Stored data entries
────────────────────

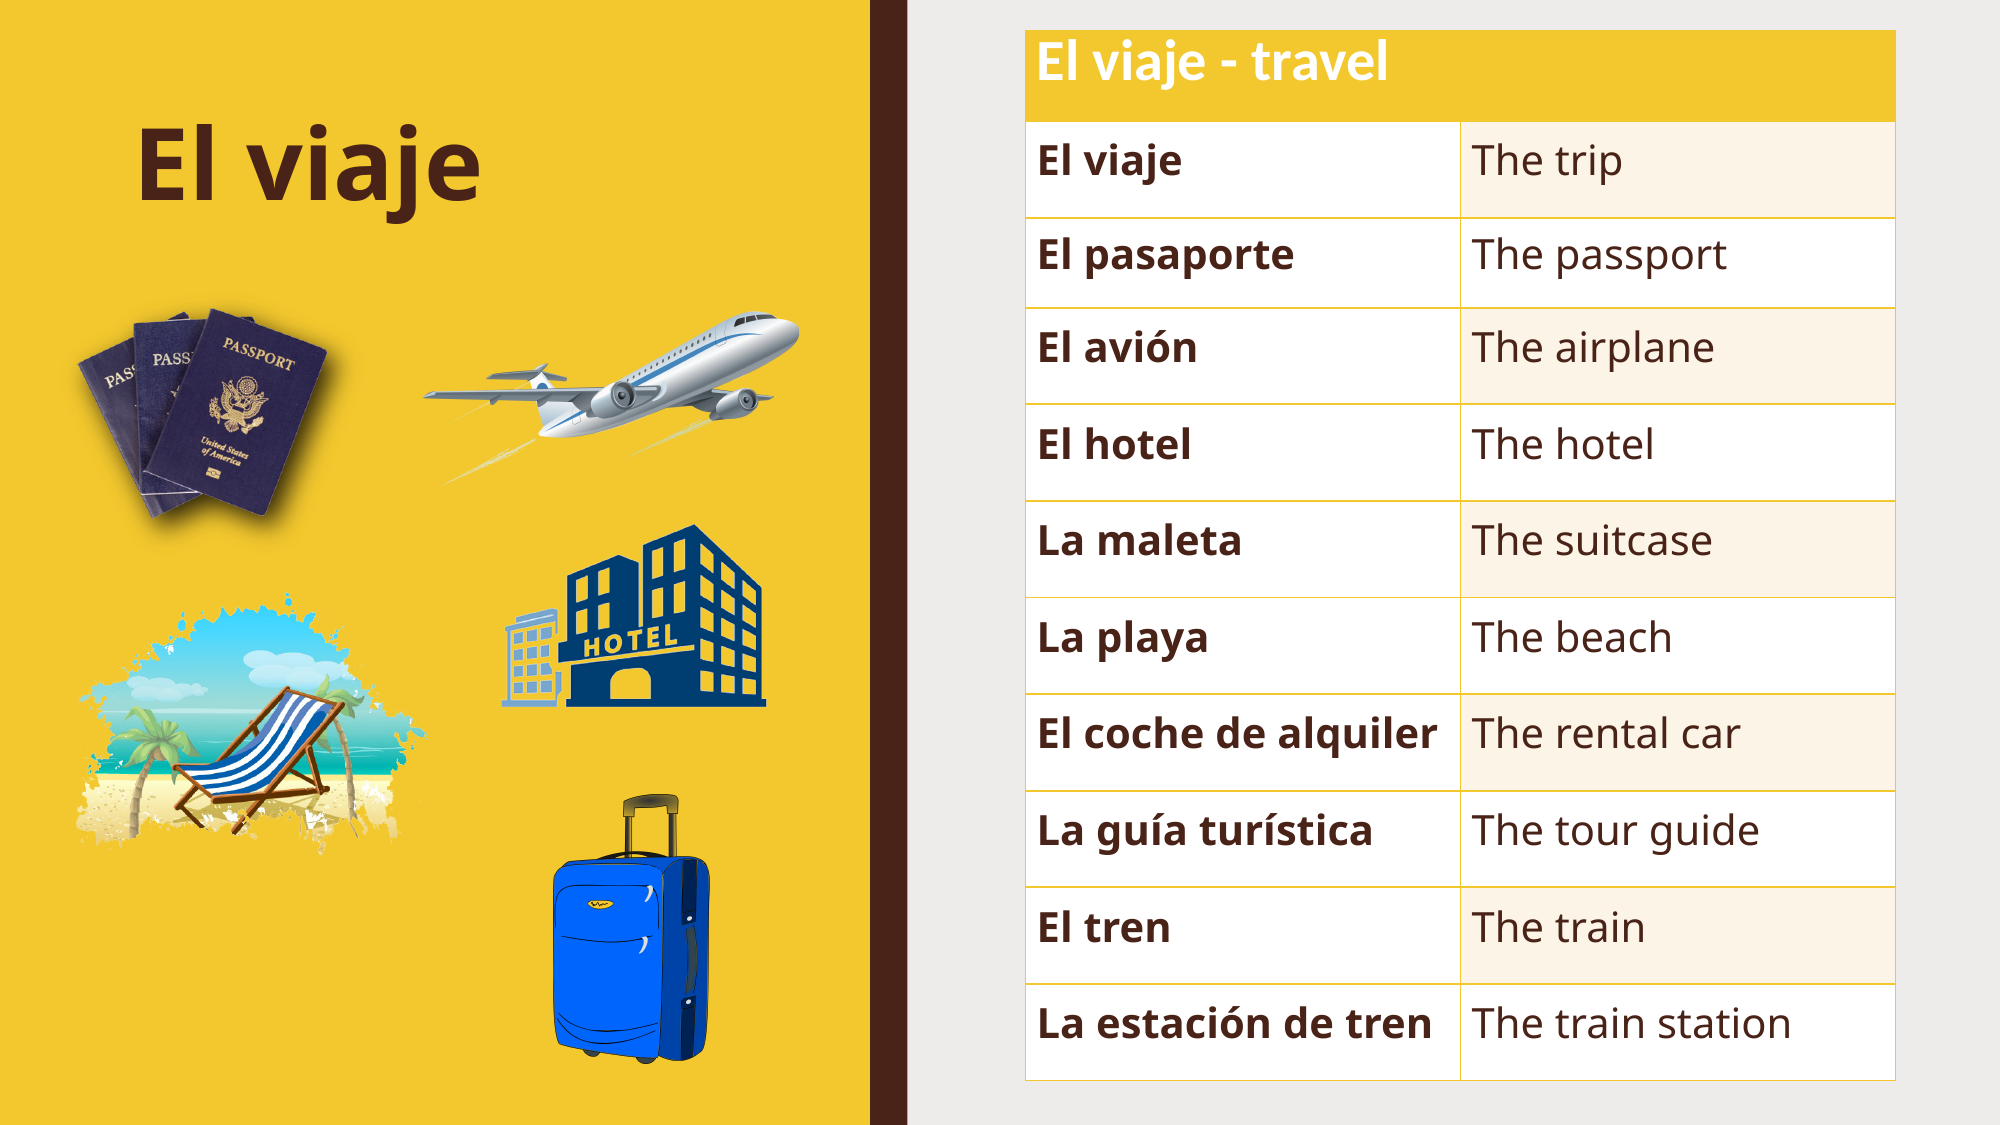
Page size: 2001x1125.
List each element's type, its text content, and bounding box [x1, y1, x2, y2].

table_header [1460, 32, 1895, 120]
table_cell The trip [1461, 122, 1895, 217]
table_cell El viaje [1026, 122, 1460, 217]
picture [553, 794, 710, 1065]
table_cell El avión [1026, 309, 1460, 403]
table_cell The suitcase [1461, 502, 1895, 597]
table_cell La guía turística [1026, 792, 1460, 886]
picture [58, 588, 440, 858]
table_cell La playa [1026, 598, 1460, 693]
table_cell The tour guide [1461, 792, 1895, 886]
table_cell The hotel [1461, 405, 1895, 500]
table_header El viaje - travel [1026, 32, 1460, 120]
table_cell El tren [1026, 888, 1460, 983]
title El viaje [118, 112, 752, 467]
table_cell The train station [1461, 985, 1895, 1080]
table_cell El hotel [1026, 405, 1460, 500]
table_cell The train [1461, 888, 1895, 983]
picture [58, 289, 365, 557]
table_cell The beach [1461, 598, 1895, 693]
table_cell The rental car [1461, 695, 1895, 790]
table_cell El pasaporte [1026, 219, 1460, 307]
table_cell El coche de alquiler [1026, 695, 1460, 790]
table_cell The passport [1461, 219, 1895, 307]
table_cell The airplane [1461, 309, 1895, 403]
table_cell La estación de tren [1026, 985, 1460, 1080]
picture [411, 306, 811, 723]
table_cell La maleta [1026, 502, 1460, 597]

────────────────────

■ ACTIVITY ■
A faithful copy of every entry is needed, omitting each image.

■ ANSWER SPACE ■
Page size: 2001x1125.
List each element's type, its text content, and bounding box [x1, y1, x2, y2].

table_header [1460, 32, 1895, 120]
table_cell The trip [1461, 122, 1895, 217]
table_cell El viaje [1026, 122, 1460, 217]
picture [553, 794, 710, 1065]
table_cell El avión [1026, 309, 1460, 403]
table_cell The suitcase [1461, 502, 1895, 597]
table_cell La guía turística [1026, 792, 1460, 886]
picture [58, 588, 440, 858]
table_cell La playa [1026, 598, 1460, 693]
table_cell The tour guide [1461, 792, 1895, 886]
table_cell The hotel [1461, 405, 1895, 500]
table_header El viaje - travel [1026, 32, 1460, 120]
table_cell El tren [1026, 888, 1460, 983]
title El viaje [118, 112, 752, 467]
table_cell The train station [1461, 985, 1895, 1080]
table_cell El hotel [1026, 405, 1460, 500]
table_cell The train [1461, 888, 1895, 983]
picture [58, 289, 365, 557]
table_cell The beach [1461, 598, 1895, 693]
table_cell The rental car [1461, 695, 1895, 790]
table_cell El pasaporte [1026, 219, 1460, 307]
table_cell El coche de alquiler [1026, 695, 1460, 790]
table_cell The passport [1461, 219, 1895, 307]
table_cell The airplane [1461, 309, 1895, 403]
table_cell La estación de tren [1026, 985, 1460, 1080]
picture [411, 306, 811, 723]
table_cell La maleta [1026, 502, 1460, 597]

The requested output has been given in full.